Il vint la revoir plusieurs fois. Il se postait sur son passage quand elle sortait de l'arène. Son angélique sérénité le ravissait.
Un soir, dans les écuries du cirque, il se fit présenter par un clown de ses amis les parents de Lollia. C'étaient un gros homme et une grosse dame qui avaient un air de grande honnêteté. Le gros homme tendit sa carte au prince. La carte portait ces mots:
ANTONIO TOSTI
Ex-artiste gymnaste et clown
PERE
de l'illustre équilibriste aérienne
la signiorina Lollia Tosti
A ce moment, le régisseur vint dire qu'on tendait le filet pour les exercices de Lollia.

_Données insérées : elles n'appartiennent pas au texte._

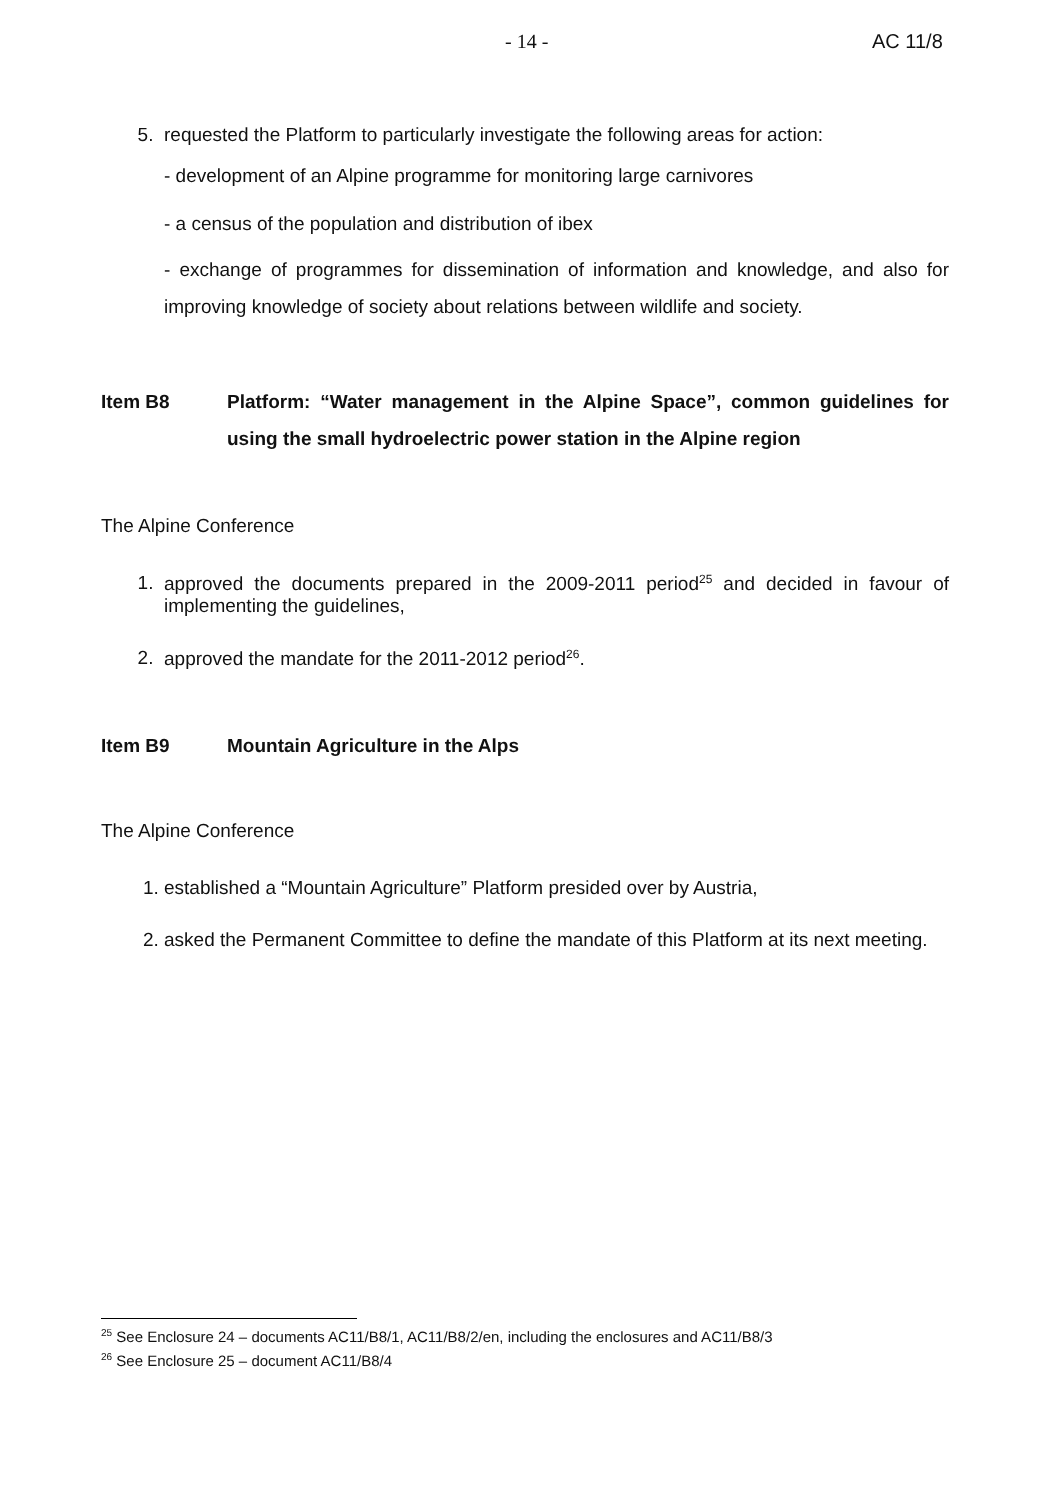- 14 - AC 11/8
5. requested the Platform to particularly investigate the following areas for action:
- development of an Alpine programme for monitoring large carnivores
- a census of the population and distribution of ibex
- exchange of programmes for dissemination of information and knowledge, and also for improving knowledge of society about relations between wildlife and society.
Item B8 Platform: “Water management in the Alpine Space”, common guidelines for using the small hydroelectric power station in the Alpine region
The Alpine Conference
1. approved the documents prepared in the 2009-2011 period<sup>25</sup> and decided in favour of implementing the guidelines,
2. approved the mandate for the 2011-2012 period<sup>26</sup>.
Item B9 Mountain Agriculture in the Alps
The Alpine Conference
1. established a “Mountain Agriculture” Platform presided over by Austria,
2. asked the Permanent Committee to define the mandate of this Platform at its next meeting.
<sup>25</sup> See Enclosure 24 – documents AC11/B8/1, AC11/B8/2/en, including the enclosures and AC11/B8/3
<sup>26</sup> See Enclosure 25 – document AC11/B8/4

La jeune fille s'approcha de sa mère et l'embrassa:
—Addio, mama.
Et elle fit le signe de la croix avant d'entrer sur la piste.
—Une habitude d'enfance! dit madame Tosti au prince.
Renaud interrogea la bonne dame. Lollia était très pieuse. Sa loge était pleine d'images saintes. Les bouquets qu'on lui jetait, elle avait coutume de les porter à une chapelle de la sainte Vierge.